--- EXERCISE INSTRUCTIONS ---
Scan the material for "Σπερχειού". Copy every line it appears in.

== SOURCE MATERIAL

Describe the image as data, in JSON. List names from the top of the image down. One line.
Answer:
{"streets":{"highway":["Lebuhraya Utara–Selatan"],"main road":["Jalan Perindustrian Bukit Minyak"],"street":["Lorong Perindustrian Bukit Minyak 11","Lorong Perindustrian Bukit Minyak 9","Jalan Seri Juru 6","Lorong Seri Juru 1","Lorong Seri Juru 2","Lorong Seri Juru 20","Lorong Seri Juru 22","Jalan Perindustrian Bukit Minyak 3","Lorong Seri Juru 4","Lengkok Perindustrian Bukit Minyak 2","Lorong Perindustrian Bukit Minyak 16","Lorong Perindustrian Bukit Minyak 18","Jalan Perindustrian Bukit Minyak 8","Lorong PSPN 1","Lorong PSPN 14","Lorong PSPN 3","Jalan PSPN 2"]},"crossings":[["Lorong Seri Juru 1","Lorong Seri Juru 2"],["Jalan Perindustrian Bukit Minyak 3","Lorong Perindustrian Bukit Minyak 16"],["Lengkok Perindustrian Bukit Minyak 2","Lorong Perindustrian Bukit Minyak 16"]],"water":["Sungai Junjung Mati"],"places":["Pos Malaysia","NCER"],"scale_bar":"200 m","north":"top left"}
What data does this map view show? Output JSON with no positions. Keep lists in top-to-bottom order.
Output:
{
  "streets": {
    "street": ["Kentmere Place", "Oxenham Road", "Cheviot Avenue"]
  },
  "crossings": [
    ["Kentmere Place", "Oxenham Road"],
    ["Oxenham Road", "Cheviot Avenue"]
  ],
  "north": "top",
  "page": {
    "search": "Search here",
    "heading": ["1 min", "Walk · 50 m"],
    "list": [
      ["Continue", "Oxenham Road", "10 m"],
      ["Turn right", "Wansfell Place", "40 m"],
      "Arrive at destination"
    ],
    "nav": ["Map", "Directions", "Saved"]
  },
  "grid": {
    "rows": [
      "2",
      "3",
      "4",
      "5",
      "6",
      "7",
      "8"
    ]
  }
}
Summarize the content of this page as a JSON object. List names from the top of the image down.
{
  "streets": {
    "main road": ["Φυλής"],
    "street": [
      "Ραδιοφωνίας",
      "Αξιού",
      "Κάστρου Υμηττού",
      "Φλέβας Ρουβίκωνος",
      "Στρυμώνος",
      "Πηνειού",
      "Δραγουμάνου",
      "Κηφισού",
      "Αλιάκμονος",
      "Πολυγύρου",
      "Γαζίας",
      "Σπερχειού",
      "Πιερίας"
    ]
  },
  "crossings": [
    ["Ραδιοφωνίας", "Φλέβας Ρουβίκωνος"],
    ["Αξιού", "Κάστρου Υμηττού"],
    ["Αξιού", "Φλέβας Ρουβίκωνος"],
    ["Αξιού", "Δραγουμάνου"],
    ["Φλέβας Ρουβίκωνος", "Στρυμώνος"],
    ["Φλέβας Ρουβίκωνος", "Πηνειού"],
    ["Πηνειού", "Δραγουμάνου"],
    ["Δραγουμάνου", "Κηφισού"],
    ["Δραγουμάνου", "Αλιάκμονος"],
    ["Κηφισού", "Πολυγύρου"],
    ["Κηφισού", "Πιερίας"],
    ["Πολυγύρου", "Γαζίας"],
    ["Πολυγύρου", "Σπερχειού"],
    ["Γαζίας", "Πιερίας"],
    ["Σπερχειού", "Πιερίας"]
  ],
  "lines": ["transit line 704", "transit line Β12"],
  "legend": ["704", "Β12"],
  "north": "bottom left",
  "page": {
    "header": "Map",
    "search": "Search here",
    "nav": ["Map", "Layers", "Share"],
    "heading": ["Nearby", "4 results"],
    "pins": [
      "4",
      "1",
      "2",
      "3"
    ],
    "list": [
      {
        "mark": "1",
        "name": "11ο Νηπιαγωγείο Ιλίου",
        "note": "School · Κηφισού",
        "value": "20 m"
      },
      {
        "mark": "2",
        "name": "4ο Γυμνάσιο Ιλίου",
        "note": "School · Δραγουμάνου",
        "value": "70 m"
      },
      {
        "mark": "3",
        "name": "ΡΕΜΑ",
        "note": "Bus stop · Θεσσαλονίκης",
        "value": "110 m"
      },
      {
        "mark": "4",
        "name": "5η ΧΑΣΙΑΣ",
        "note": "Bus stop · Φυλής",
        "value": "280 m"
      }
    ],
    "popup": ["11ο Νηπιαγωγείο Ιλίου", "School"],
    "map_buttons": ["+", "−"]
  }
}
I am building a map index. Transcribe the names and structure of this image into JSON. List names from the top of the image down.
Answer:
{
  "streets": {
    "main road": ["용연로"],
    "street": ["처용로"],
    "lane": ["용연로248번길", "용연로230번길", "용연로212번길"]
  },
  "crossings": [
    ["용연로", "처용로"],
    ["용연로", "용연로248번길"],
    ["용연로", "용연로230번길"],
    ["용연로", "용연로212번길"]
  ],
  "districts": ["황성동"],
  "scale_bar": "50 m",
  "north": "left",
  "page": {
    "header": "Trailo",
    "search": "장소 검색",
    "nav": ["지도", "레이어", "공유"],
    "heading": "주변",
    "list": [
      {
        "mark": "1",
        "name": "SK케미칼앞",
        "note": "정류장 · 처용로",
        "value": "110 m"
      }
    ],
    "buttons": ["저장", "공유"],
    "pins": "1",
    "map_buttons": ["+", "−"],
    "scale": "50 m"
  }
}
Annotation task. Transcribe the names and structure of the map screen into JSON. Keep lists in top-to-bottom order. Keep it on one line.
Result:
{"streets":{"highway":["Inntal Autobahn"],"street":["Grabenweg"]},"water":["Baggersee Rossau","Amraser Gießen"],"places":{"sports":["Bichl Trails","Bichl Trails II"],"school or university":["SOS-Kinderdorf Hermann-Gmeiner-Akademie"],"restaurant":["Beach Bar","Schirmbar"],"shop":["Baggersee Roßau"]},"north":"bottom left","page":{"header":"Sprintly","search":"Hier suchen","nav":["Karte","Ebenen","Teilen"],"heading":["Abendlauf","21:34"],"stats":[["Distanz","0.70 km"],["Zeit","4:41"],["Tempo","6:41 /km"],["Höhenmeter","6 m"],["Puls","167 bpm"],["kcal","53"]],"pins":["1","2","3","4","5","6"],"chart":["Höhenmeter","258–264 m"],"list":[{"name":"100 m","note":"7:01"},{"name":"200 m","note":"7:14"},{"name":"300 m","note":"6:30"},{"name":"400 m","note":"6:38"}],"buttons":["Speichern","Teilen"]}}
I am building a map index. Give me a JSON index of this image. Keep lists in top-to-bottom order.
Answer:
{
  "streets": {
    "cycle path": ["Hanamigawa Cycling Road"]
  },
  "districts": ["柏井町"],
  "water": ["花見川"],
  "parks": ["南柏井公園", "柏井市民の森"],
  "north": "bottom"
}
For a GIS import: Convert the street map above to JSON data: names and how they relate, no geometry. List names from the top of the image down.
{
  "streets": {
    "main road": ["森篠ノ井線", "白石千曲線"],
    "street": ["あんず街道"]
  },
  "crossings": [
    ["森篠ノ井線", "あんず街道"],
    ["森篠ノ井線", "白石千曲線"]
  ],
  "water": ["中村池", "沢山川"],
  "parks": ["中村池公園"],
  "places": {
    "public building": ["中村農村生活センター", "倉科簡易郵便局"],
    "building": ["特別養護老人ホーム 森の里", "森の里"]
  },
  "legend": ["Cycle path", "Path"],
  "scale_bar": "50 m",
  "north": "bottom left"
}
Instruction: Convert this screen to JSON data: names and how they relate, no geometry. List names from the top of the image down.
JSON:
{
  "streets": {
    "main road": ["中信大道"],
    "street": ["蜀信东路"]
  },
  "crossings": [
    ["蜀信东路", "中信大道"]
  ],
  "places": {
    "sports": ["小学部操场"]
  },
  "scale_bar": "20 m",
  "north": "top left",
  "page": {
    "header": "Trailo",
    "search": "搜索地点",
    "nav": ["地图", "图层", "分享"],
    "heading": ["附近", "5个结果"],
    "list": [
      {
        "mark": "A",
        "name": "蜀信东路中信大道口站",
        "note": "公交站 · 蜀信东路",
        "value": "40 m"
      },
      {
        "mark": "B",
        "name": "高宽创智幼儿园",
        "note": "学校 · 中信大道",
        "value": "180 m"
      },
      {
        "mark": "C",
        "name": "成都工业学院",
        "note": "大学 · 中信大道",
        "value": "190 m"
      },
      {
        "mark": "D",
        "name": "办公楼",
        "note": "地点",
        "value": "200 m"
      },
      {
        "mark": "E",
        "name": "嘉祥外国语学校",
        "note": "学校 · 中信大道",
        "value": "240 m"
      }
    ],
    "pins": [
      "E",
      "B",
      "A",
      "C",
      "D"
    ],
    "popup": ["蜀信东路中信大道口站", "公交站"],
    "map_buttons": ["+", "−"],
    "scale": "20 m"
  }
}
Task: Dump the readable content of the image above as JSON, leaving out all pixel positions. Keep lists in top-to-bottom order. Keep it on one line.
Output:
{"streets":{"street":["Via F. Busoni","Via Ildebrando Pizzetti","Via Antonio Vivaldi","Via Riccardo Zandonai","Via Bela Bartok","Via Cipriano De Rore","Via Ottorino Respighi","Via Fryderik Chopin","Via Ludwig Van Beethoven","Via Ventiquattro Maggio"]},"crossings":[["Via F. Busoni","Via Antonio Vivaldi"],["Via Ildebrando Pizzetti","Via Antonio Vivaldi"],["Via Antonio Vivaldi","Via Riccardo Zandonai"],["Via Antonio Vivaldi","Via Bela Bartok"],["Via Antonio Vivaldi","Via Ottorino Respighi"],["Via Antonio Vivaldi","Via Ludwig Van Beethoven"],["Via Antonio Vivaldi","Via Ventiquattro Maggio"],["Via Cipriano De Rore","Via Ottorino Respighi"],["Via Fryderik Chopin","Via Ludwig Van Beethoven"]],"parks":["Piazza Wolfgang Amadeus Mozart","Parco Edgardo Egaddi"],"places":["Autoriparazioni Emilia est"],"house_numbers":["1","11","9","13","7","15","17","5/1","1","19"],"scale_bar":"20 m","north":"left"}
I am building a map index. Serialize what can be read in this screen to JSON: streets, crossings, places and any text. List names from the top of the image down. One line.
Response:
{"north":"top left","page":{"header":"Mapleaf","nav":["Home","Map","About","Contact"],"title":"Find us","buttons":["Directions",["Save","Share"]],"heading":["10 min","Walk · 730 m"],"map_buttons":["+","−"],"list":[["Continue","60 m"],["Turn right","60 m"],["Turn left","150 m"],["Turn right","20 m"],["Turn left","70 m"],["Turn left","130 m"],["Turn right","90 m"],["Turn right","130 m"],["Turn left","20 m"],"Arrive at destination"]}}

====

--- ANSWER BOX ---
      "Σπερχειού",
    ["Πολυγύρου", "Σπερχειού"],
    ["Σπερχειού", "Πιερίας"]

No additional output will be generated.